### DATA SUPPLIED ###
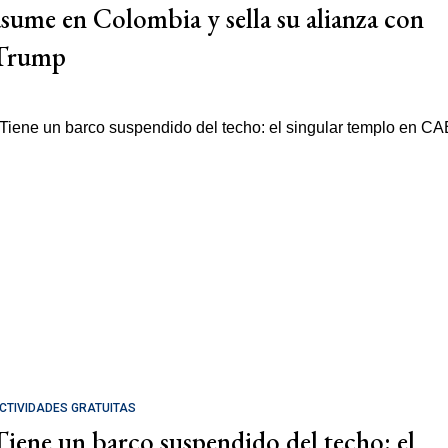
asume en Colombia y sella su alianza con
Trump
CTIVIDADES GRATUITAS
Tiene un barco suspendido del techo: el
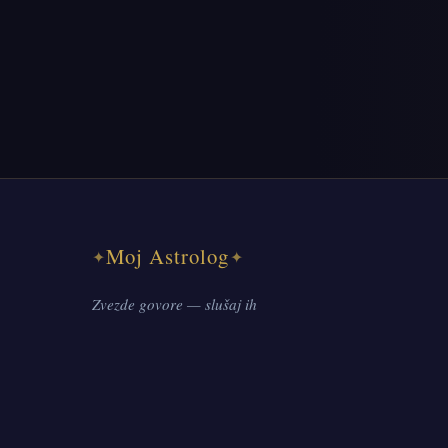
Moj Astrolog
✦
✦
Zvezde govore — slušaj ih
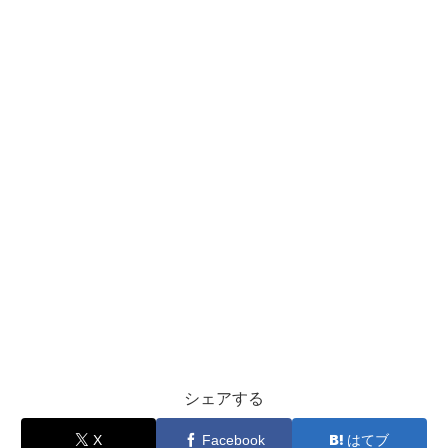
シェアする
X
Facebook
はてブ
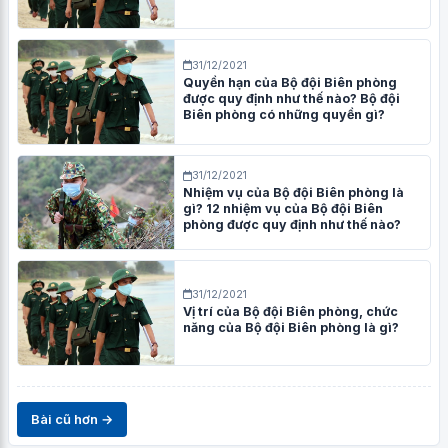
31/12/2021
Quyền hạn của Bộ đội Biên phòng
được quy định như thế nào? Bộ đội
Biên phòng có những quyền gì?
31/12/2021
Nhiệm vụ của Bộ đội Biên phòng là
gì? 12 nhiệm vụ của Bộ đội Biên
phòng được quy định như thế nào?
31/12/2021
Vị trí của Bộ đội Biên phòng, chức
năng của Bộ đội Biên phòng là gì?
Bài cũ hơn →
###
### DATA SUPPLIED ###
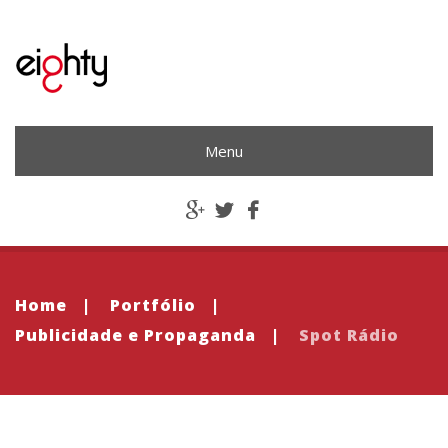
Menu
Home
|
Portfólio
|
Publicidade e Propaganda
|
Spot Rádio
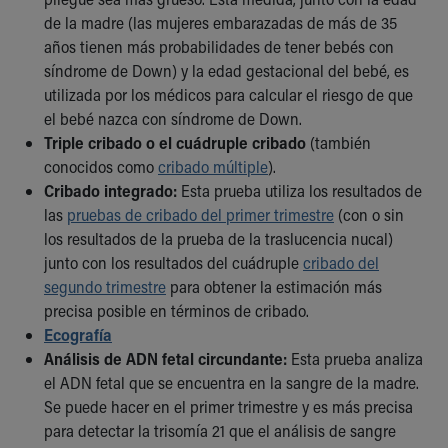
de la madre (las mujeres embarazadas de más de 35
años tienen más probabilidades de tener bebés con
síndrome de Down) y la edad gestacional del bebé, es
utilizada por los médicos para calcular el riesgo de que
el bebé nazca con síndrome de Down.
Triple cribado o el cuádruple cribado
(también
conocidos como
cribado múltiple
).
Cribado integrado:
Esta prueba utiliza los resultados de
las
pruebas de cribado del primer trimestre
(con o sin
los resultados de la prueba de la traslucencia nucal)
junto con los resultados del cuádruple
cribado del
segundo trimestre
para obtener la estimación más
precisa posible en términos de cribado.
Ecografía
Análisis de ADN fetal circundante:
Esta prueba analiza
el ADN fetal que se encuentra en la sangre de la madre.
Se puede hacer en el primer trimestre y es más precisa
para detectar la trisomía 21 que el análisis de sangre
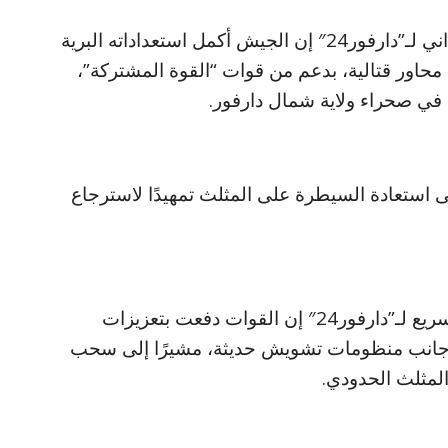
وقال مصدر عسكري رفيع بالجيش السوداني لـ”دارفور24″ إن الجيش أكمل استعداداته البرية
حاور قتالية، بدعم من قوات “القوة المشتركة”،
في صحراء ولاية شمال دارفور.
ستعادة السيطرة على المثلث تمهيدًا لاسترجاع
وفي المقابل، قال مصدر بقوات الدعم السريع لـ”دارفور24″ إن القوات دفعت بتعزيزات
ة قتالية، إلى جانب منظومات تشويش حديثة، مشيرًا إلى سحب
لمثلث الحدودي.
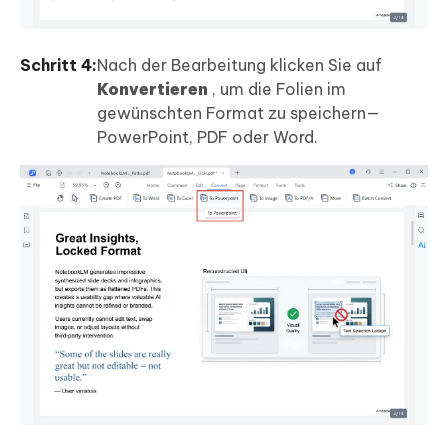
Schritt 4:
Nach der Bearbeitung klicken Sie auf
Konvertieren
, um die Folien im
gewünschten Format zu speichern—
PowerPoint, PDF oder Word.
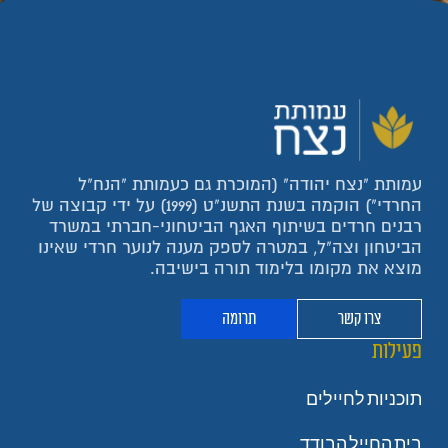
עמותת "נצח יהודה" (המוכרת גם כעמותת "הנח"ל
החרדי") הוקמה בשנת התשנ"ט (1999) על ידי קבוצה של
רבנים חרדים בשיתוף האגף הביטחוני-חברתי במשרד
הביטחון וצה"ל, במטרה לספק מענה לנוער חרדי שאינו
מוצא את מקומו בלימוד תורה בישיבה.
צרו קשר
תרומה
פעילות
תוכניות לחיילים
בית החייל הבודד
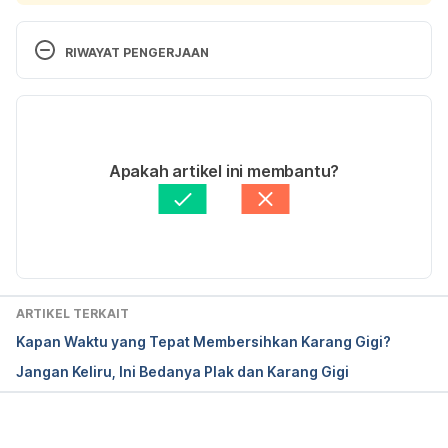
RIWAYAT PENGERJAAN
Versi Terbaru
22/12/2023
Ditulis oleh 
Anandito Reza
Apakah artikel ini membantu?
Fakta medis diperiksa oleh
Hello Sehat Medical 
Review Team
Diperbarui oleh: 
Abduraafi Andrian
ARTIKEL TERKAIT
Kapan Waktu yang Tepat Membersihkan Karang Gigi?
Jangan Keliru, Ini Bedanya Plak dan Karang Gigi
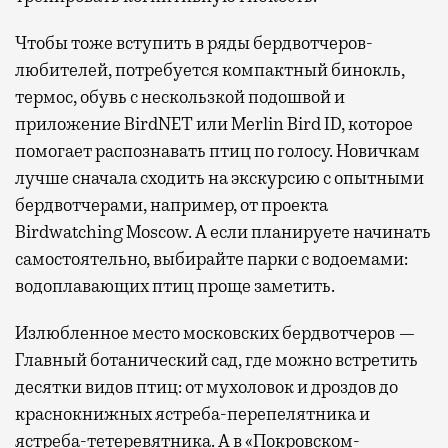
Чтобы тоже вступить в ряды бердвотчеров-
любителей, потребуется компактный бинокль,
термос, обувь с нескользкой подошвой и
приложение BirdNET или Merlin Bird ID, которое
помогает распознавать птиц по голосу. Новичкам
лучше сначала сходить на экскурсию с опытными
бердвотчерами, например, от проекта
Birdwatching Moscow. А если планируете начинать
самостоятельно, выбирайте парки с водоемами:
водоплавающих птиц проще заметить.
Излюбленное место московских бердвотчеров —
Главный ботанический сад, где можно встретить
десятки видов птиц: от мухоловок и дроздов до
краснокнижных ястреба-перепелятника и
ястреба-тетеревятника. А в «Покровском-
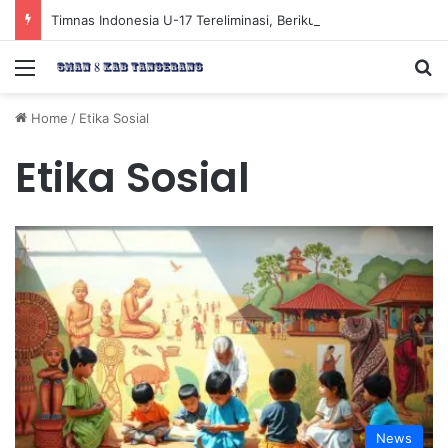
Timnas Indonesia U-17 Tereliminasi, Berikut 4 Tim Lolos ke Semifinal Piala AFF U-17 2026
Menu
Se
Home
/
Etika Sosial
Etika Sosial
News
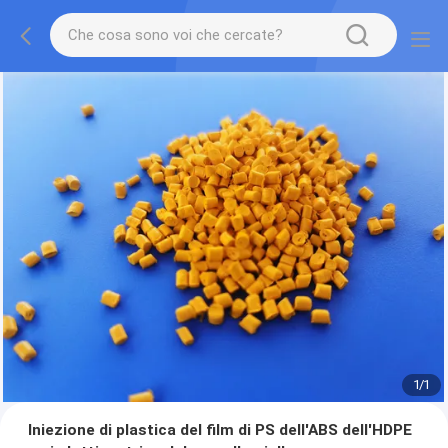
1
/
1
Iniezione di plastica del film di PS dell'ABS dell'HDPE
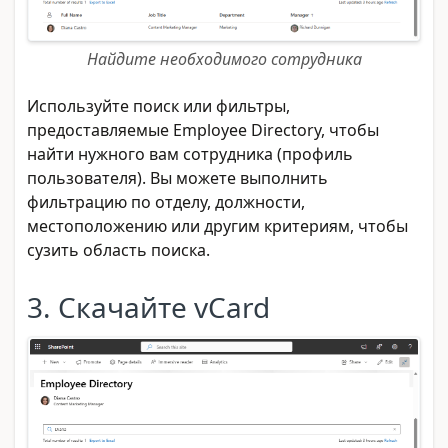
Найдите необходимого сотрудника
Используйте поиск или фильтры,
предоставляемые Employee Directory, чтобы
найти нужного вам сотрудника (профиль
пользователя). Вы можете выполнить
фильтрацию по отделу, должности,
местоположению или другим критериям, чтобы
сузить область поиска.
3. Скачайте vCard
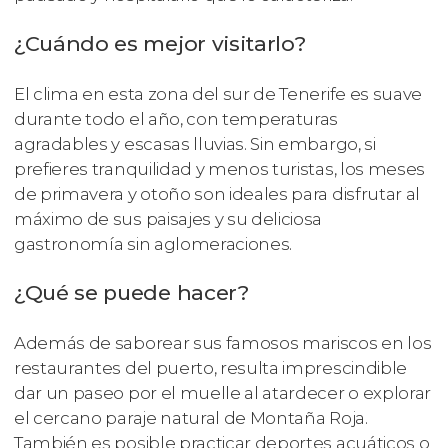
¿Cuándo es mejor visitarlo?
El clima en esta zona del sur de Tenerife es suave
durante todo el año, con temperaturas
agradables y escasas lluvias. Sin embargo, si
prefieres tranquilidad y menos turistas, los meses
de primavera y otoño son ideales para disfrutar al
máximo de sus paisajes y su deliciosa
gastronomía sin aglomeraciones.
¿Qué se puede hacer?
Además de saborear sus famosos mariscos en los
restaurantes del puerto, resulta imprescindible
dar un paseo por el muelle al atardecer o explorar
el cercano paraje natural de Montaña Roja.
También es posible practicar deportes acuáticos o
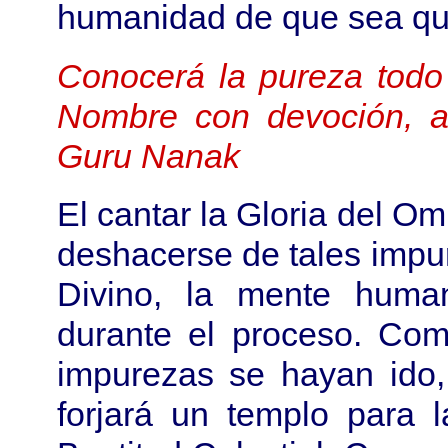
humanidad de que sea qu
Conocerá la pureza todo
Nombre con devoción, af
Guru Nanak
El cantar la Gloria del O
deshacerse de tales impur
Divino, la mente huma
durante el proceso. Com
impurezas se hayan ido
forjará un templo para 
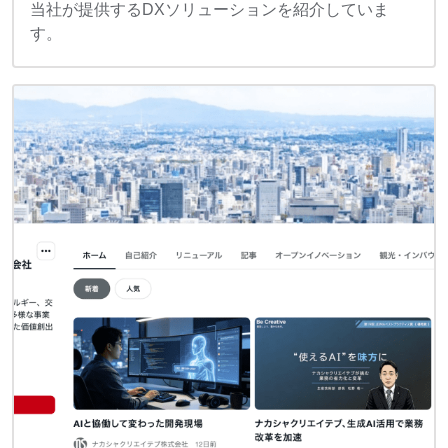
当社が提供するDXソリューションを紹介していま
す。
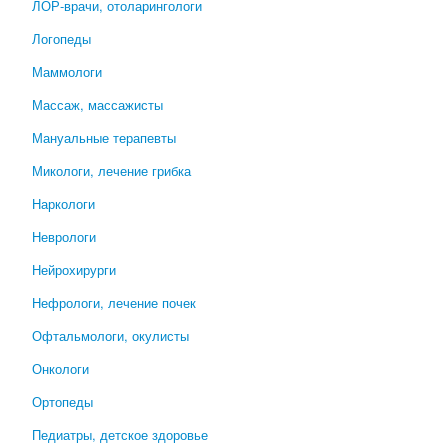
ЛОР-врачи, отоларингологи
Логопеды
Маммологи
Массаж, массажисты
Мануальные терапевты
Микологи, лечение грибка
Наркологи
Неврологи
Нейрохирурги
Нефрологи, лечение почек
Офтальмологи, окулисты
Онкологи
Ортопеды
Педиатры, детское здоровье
###
### DATA SUPPLIED ###
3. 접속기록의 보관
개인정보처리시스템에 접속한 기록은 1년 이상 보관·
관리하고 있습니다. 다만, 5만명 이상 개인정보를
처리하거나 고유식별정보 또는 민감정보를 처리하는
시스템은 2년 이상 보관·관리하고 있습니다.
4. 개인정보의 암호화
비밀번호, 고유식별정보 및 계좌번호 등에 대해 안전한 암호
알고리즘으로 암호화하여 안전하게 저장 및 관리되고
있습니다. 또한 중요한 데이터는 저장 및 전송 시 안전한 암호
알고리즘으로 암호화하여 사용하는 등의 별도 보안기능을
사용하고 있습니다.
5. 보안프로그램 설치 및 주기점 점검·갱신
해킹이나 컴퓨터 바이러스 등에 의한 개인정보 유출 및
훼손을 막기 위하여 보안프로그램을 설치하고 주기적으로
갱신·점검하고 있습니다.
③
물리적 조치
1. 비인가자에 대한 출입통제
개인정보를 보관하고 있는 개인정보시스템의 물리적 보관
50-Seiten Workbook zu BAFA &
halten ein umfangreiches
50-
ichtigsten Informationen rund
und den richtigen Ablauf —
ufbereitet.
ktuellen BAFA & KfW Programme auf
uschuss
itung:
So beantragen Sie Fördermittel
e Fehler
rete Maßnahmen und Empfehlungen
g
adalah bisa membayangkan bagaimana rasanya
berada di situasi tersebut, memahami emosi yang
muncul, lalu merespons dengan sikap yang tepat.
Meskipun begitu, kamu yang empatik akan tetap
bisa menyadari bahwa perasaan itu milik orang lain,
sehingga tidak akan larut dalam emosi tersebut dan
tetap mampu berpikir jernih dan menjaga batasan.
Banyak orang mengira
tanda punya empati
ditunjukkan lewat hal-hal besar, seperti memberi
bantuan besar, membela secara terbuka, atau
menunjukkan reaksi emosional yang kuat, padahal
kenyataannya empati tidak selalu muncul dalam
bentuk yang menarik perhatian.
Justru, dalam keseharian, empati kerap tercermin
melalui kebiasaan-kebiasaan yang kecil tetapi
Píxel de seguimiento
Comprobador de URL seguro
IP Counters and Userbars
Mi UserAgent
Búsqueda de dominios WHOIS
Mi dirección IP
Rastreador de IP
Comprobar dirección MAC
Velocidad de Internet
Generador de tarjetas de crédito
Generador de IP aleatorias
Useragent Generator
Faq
###
Return, word for word, the lines of the listing between the line holding "RIWAYAT PENGERJAAN" and the line holding "3. Скачайте vCard", inclusive. Leave the pictures out.

RIWAYAT PENGERJAAN
Versi Terbaru
22/12/2023
Ditulis oleh 
Anandito Reza
Apakah artikel ini membantu?
Fakta medis diperiksa oleh
Hello Sehat Medical 
Review Team
Diperbarui oleh: 
Abduraafi Andrian
ARTIKEL TERKAIT
Kapan Waktu yang Tepat Membersihkan Karang Gigi?
Jangan Keliru, Ini Bedanya Plak dan Karang Gigi
Чтобы тоже вступить в ряды бердвотчеров-
любителей, потребуется компактный бинокль,
термос, обувь с нескользкой подошвой и
приложение BirdNET или Merlin Bird ID, которое
помогает распознавать птиц по голосу. Новичкам
лучше сначала сходить на экскурсию с опытными
бердвотчерами, например, от проекта
Birdwatching Moscow. А если планируете начинать
самостоятельно, выбирайте парки с водоемами:
водоплавающих птиц проще заметить.
Излюбленное место московских бердвотчеров —
Главный ботанический сад, где можно встретить
десятки видов птиц: от мухоловок и дроздов до
краснокнижных ястреба-перепелятника и
ястреба-тетеревятника. А в «Покровском-
Timnas Indonesia U-17 Tereliminasi, Berikut 4 Tim Lolos ke Semifinal Piala AFF U-17 2026
Menu
Se
Home
/
Etika Sosial
Etika Sosial
News
1
/
1
Iniezione di plastica del film di PS dell'ABS dell'HDPE
Найдите необходимого сотрудника
Используйте поиск или фильтры,
предоставляемые Employee Directory, чтобы
найти нужного вам сотрудника (профиль
пользователя). Вы можете выполнить
фильтрацию по отделу, должности,
местоположению или другим критериям, чтобы
сузить область поиска.
3. Скачайте vCard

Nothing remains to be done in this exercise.